Search the entries for the word "table" and copy each line that has it.

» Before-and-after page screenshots
⁂
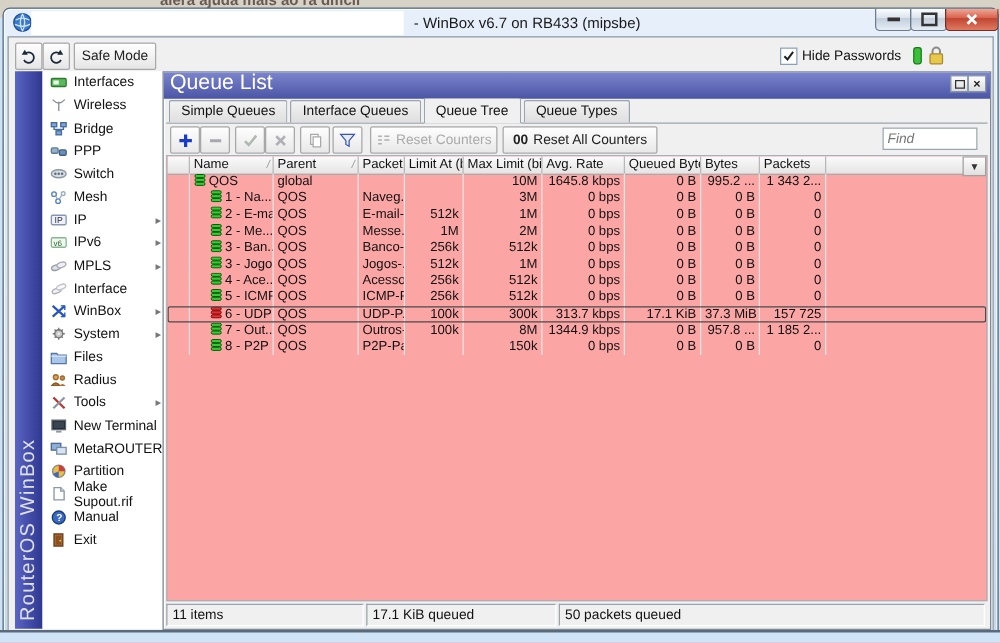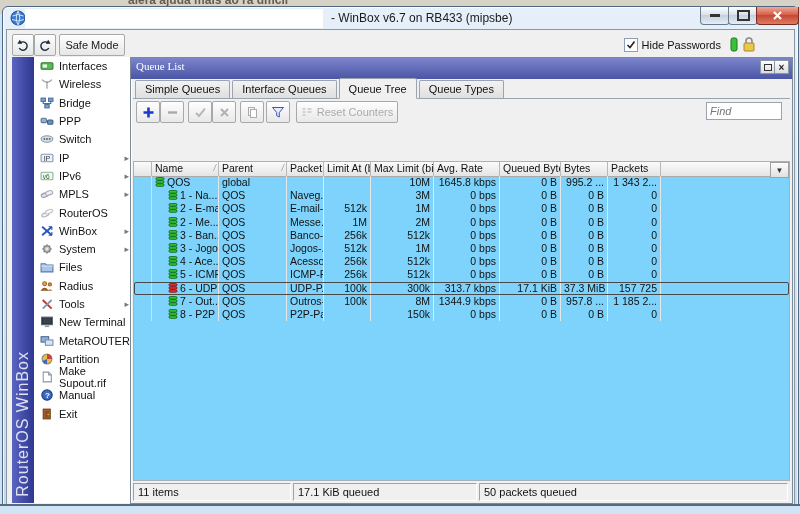--- a/index.html
+++ b/index.html
@@ -40,40 +40,40 @@
   #brand span{position:absolute;left:2px;bottom:6px;writing-mode:vertical-rl;transform:rotate(180deg);
               color:#dde1f2;font-size:16px;letter-spacing:1px;white-space:nowrap;}
   
   #sidebar{left:27px;top:27px;width:99px;height:446px;background:#fff;border-right:1px solid #b8b8b8;overflow:hidden;}
   .side-item{height:18.3px;display:flex;align-items:center;padding-left:6px;position:relative;font-size:11px;color:#111;cursor:default;}
   .side-item .ic{width:14px;height:12px;margin-right:5px;flex:none;}
   .side-item .arrow{position:absolute;right:4px;color:#777;font-size:9px;}
   
   #qwin{left:123px;top:27px;width:661px;height:445px;background:#f0f0f0;border:1px solid #7d8a98;box-shadow:1px 1px 0 #fff inset;}
   #qtitle{left:0;top:0;right:0;height:21px;background:linear-gradient(#7b84cc,#4a55a5);
-          color:#fff;font-size:11px;line-height:16px;padding-left:5px;font-family:Liberation Serif, serif;}
+          color:#fff;font-size:17px;line-height:16px;padding-left:5px;}
   .qbtn{position:absolute;top:2px;width:13px;height:12px;border:1px solid #8a98a6;background:linear-gradient(#fdfdfd,#dcdcdc);
         display:flex;align-items:center;justify-content:center;font-size:9px;color:#222;}
   #q-max{right:17px;}
   #q-close{right:3px;font-size:10px;font-weight:bold;}
   #q-max i{display:block;width:6px;height:5px;border:1px solid #333;}
   
   #tabs{left:2px;top:18px;right:2px;height:22px;border-bottom:1px solid #9aa4ae;}
   .tab{position:relative;display:inline-block;margin-left:2px;margin-top:4px;padding:2px 9px 3px;font-size:11px;color:#111;
        border:1px solid #9aa4ae;border-bottom:none;border-radius:2px 2px 0 0;background:linear-gradient(#f2f2f2,#dfdfdf);}
   .tab.active{margin-top:1px;padding-top:4px;background:#f0f0f0;z-index:2;border-bottom:1px solid #f0f0f0;margin-bottom:-1px;}
   
   #qtools{left:2px;top:41px;right:2px;height:25px;}
   .qtb{position:absolute;top:2px;height:20px;border:1px solid #a8a8a8;border-radius:2px;
        background:linear-gradient(#fefefe,#e8e8e8);display:flex;align-items:center;justify-content:center;font-size:11px;color:#222;}
   .qtb.disabled{color:#aaa;}
   #find-box{position:absolute;top:3px;right:8px;width:68px;height:16px;border:1px solid #9aa4ae;background:#fff;
             font-size:11px;font-style:italic;color:#9aa;padding:0 3px;font-family:"Liberation Sans",sans-serif;}
   
-  #table{left:2px;top:66px;right:2px;bottom:22px;background:#7dd3fc;border:1px solid #a8b0b8;overflow:hidden;margin-top:37px;}
+  #table{left:2px;top:66px;right:2px;bottom:22px;background:#fca5a5;border:1px solid #a8b0b8;overflow:hidden;}
   #thead{left:0;top:0;right:0;height:14px;background:linear-gradient(#fbfbfb,#e4e4e4);border-bottom:1px solid #aaa;white-space:nowrap;font-size:10.5px;}
   .hcell{display:inline-block;height:14px;line-height:13px;box-sizing:border-box;border-right:1px solid #b8b8b8;
          padding-left:3px;color:#111;overflow:hidden;vertical-align:top;position:relative;}
   .hcell .sort{position:absolute;right:2px;top:0;color:#999;font-size:9px;font-style:italic;}
   #hdd{position:absolute;right:0;top:0;width:17px;height:14px;border:1px solid #a0a0a0;background:linear-gradient(#fdfdfd,#e0e0e0);
        display:flex;align-items:center;justify-content:center;font-size:8px;color:#333;}
   #tbody{left:0;top:14px;right:0;bottom:0;}
   .trow{position:relative;height:13.2px;white-space:nowrap;font-size:10.5px;}
   .trow.sel{outline:1px solid #4a4a4a;outline-offset:-1px;border-radius:2px;z-index:2;}
   .tcell{display:inline-block;height:13.2px;line-height:13px;box-sizing:border-box;border-right:1px solid #e6e6e6;
@@ -187,20 +187,29 @@
           <span class="ic"><svg width="14" height="12" viewBox="0 0 13 11" stroke-width="1">
               <ellipse cx="6.5" cy="5.5" rx="5.5" ry="3" fill="#d8dde2" stroke="#8a97a5"></ellipse>
               <circle cx="4" cy="5.5" r=".9" fill="#5a6a7a"></circle>
               <circle cx="6.5" cy="5.5" r=".9" fill="#5a6a7a"></circle>
               <circle cx="9" cy="5.5" r=".9" fill="#5a6a7a"></circle>
             </svg></span>
           <span>Switch</span>
         </div>
         <div class="side-item">
           <span class="ic"><svg width="14" height="12" viewBox="0 0 13 11" stroke-width="1">
+              <circle cx="3" cy="3" r="1.7" fill="none" stroke="#4f7fc8"></circle>
+              <circle cx="9.8" cy="2.6" r="1.4" fill="none" stroke="#9aabbc"></circle>
+              <circle cx="6" cy="8.2" r="1.7" fill="none" stroke="#4f7fc8"></circle>
+              <path d="M4.2 4.4 L5.4 6.6 M8.8 3.8 L6.8 6.8" stroke="#9aabbc"></path>
+            </svg></span>
+          <span>Mesh</span>
+        </div>
+        <div class="side-item">
+          <span class="ic"><svg width="14" height="12" viewBox="0 0 13 11" stroke-width="1">
               <rect x="1" y="2" width="11" height="7" rx="1" fill="#eef1f8" stroke="#8895b5"></rect>
               <text x="3.4" y="8" font-size="6.5" fill="#334" font-family="Liberation Sans,sans-serif">IP</text>
             </svg></span>
           <span>IP</span>
           <span class="arrow">▸</span>
         </div>
         <div class="side-item">
           <span class="ic"><svg width="14" height="12" viewBox="0 0 13 11" stroke-width="1">
               <rect x="1" y="2" width="11" height="7" rx="1" fill="#eef8ef" stroke="#88b595"></rect>
               <text x="2.6" y="8" font-size="6" fill="#363" font-family="Liberation Sans,sans-serif">v6</text>
@@ -214,21 +223,21 @@
               <ellipse cx="8.5" cy="4.5" rx="3.4" ry="1.9" fill="#f0f0f4" stroke="#aaaabb" transform="rotate(-18 8.5 4.5)"></ellipse>
             </svg></span>
           <span>MPLS</span>
           <span class="arrow">▸</span>
         </div>
         <div class="side-item">
           <span class="ic"><svg width="14" height="12" viewBox="0 0 13 11" stroke-width="1">
               <ellipse cx="5" cy="7" rx="3.6" ry="1.7" fill="#f4f4f6" stroke="#b0b0bc" transform="rotate(-22 5 7)"></ellipse>
               <ellipse cx="8.3" cy="4.2" rx="3.6" ry="1.7" fill="#fafafc" stroke="#c0c0cc" transform="rotate(-22 8.3 4.2)"></ellipse>
             </svg></span>
-          <span>RouterOS</span>
+          <span>Interface</span>
         </div>
         <div class="side-item">
           <span class="ic"><svg width="14" height="12" viewBox="0 0 13 11" stroke-width="1">
               <path d="M2 9.5 L11 1.5 M2 1.5 L11 9.5" stroke="#2a55c0" stroke-width="1.7"></path>
               <path d="M11 1.5 h-3 M11 1.5 v3 M11 9.5 h-3 M11 9.5 v-3" stroke="#2a55c0"></path>
             </svg></span>
           <span>WinBox</span>
           <span class="arrow">▸</span>
         </div>
         <div class="side-item">
@@ -351,20 +360,24 @@
           <svg width="14" height="13" viewBox="0 0 14 13">
               <path d="M1.5 1.5 h11 l-4.2 5 v4.5 l-2.6-1.4 V6.5 Z" fill="#e6ecf8" stroke="#3a55b0"></path>
             </svg>
         </div>
         <div class="qtb disabled" style="left:163px;width:100px">
           <svg width="12" height="12" viewBox="0 0 12 12" style="margin-right:4px">
               <path d="M1.5 3 h3 M1.5 6 h3 M1.5 9 h3 M6.5 3 h4 M6.5 6 h4" stroke="#b0b0b0" stroke-width="1.2"></path>
             </svg>
           <span>Reset Counters</span>
         </div>
+        <div class="qtb" style="left:269px;width:122px">
+          <b style="margin-right:4px">00</b>
+          <span>Reset All Counters</span>
+        </div>
         <input id="find-box" placeholder="Find" style="">
       </div>
 
       <div id="table" class="abs">
         <div id="thead" class="abs"><div class="hcell" style="width: 18px;"></div><div class="hcell" style="width: 67px;"><span>Name</span><span class="sort">/</span></div><div class="hcell" style="width: 68px;"><span>Parent</span><span class="sort">/</span></div><div class="hcell" style="width: 37px;"><span>Packet ...</span></div><div class="hcell" style="width: 47px;"><span>Limit At (b...</span></div><div class="hcell" style="width: 63px;"><span>Max Limit (bits/s)</span></div><div class="hcell" style="width: 66px;"><span>Avg. Rate</span></div><div class="hcell" style="width: 61px;"><span>Queued Bytes</span></div><div class="hcell" style="width: 47px;"><span>Bytes</span></div><div class="hcell" style="width: 53px;"><span>Packets</span></div><div id="hdd">▼</div></div>
         <div id="tbody" class="abs">
             <div class="trow"><div class="tcell" style="width: 18px; border-right: 1px solid rgb(221, 221, 221);"></div><div class="tcell" style="width: 67px; padding-left: 3px;"><span class="qic"><svg width="10" height="10" viewBox="0 0 10 10">
                     <g fill="#33cc33" stroke="#0a5a0a" stroke-width=".8">
                       <rect x="1" y=".6" width="8" height="2.5" rx="1.2"></rect>
                       <rect x="1" y="3.7" width="8" height="2.5" rx="1.2"></rect>
@@ -439,20 +452,20 @@
                       <rect x="1" y=".6" width="8" height="2.5" rx="1.2"></rect>
                       <rect x="1" y="3.7" width="8" height="2.5" rx="1.2"></rect>
                       <rect x="1" y="6.8" width="8" height="2.5" rx="1.2"></rect>
                     </g>
                   </svg></span><span>8 - P2P</span></div><div class="tcell" style="width: 68px;">QOS</div><div class="tcell" style="width: 37px;">P2P-Pa...</div><div class="tcell num" style="width: 47px;"></div><div class="tcell num" style="width: 63px;">150k</div><div class="tcell num" style="width: 66px;">0 bps</div><div class="tcell num" style="width: 61px;">0 B</div><div class="tcell num" style="width: 47px;">0 B</div><div class="tcell num" style="width: 53px;">0</div></div>
           </div>
       </div>
 
       <div id="qstatus" class="abs">
         <div class="scell" style="width:158px">11 items</div>
-        <div class="scell" style="width:184px">17.1 KiB queued</div>
+        <div class="scell" style="width:152px">17.1 KiB queued</div>
         <div class="scell" style="flex:1">50 packets queued</div>
       </div>
     </div>
   </div>
 </div>
 
 <div id="bottom-strip" class="abs"></div>
 
 </body></html>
⁂
» EXERCISE ANSWER
-  #table{left:2px;top:66px;right:2px;bottom:22px;background:#7dd3fc;border:1px solid #a8b0b8;overflow:hidden;margin-top:37px;}
+  #table{left:2px;top:66px;right:2px;bottom:22px;background:#fca5a5;border:1px solid #a8b0b8;overflow:hidden;}
       <div id="table" class="abs">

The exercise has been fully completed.